The use of restraint at the hospital was excessive, inappropriate, and ultimately damaging to patients, as well as staff.

Staff were struggling to cope with the complexity and demands of the patient cohort, the report found, and little support was given to staff to assist in de-escalating situations, which is likely to have contributed to an over-reliance on restraint.

West Lane was often described as a “closed culture” and there was insufficient curiosity within corporate governance regarding the culture there, the report said.

And there was no evidence there was a collaborative effort by the trust or its partners to ensure there was a robust safeguarding framework in place to protect children and young people.

The report made 12 recommendations which included dealing with complaints, staff training, communication between various care agencies and liaising with families after the death of a patient.

It recommended NHS England reviewed progress within six months to a year.line


By Fiona Trott, BBC North of England Correspondent

From NHS England and the Care Quality Commission, right down to the hospital itself, the report finds weaknesses in mental health provision at every level – and patients at West Lane weren’t protected.

One parent told me it made her feel like a terrible mother.

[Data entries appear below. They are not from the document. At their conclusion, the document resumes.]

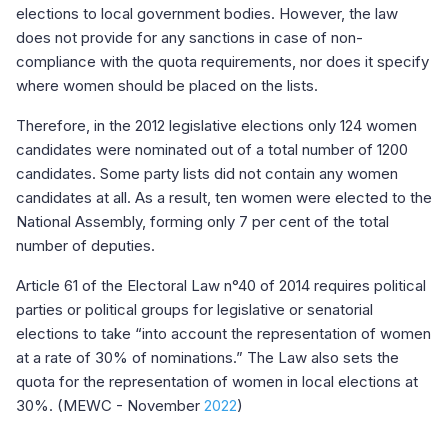
elections to local government bodies. However, the law
does not provide for any sanctions in case of non-
compliance with the quota requirements, nor does it specify
where women should be placed on the lists.
Therefore, in the 2012 legislative elections only 124 women
candidates were nominated out of a total number of 1200
candidates. Some party lists did not contain any women
candidates at all. As a result, ten women were elected to the
National Assembly, forming only 7 per cent of the total
number of deputies.
Article 61 of the Electoral Law n°40 of 2014 requires political
parties or political groups for legislative or senatorial
elections to take “into account the representation of women
at a rate of 30% of nominations.” The Law also sets the
quota for the representation of women in local elections at
30%. (MEWC - November
2022
)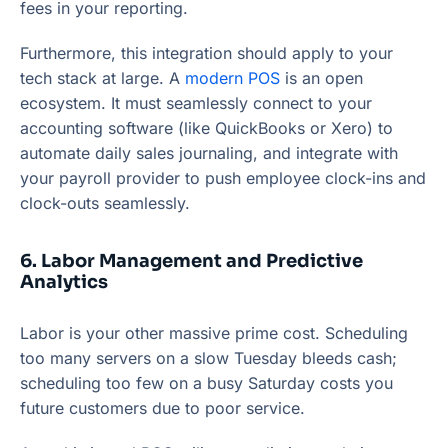
fees in your reporting.
Furthermore, this integration should apply to your
tech stack at large. A
modern POS
is an open
ecosystem. It must seamlessly connect to your
accounting software (like QuickBooks or Xero) to
automate daily sales journaling, and integrate with
your payroll provider to push employee clock-ins and
clock-outs seamlessly.
6. Labor Management and Predictive
Analytics
Labor is your other massive prime cost. Scheduling
too many servers on a slow Tuesday bleeds cash;
scheduling too few on a busy Saturday costs you
future customers due to poor service.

A patient said he still can’t trust people because of the trauma he suffered.

When you hear this, you understand why this report means so much to them. It says they weren’t listened to and their concerns and complaints were justified.

Their next question is: “How was this allowed to happen in the first place?”

They’re reading a report which says incident reporting at the hospital gave a false impression of what was going on and the board was overly accepting of verbal reassurances on quality and safety.

That’s why – after years of letter writing to prime ministers, the Parliamentary Ombudsman or Freedom of Information requests – some families are still calling for a judge-led inquiry.line

TEWV chairman David Jennings said it was “deeply sorry” and they had met the families of the three young women and apologised.

“This report covers a period of time where it was abundantly clear there were shortfalls in both care and leadership,” he said.

“Over the last three years, how we care for people, how we involve patients, families and carers, and our leadership and governance structure have changed significantly.

“We will continue to work hard to make sure we deliver safe and kind care to the people we support, as they have every right to expect.”

Margaret Kitching, the chief nurse for NHS England, North East and Yorkshire, said: “We continue to closely monitor the trust’s progress to ensure all of the recommendations are fully addressed.”

Miss Harnett, from Newton Aycliffe, County Durham, took her own life at West Lane Hospital in June 2019 and Miss Sharif, from Middlesbrough, died there two months later.

Miss Moore, also from County Durham, took her own life in February 2020 at Lanchester Road Hospital. She had previously been treated at West Lane in 2018 and 2019.

The Care Quality Commission (CQC) has brought charges against TEWV. It is thought they relate to the deaths of Ms Harnett, Ms Moore, and a third person.

A CQC spokesperson said it welcomed the reports and expressed “sincere condolences” to the families of the three teenagers.

It added it will look at the report’s recommendations and “make any necessary improvements”.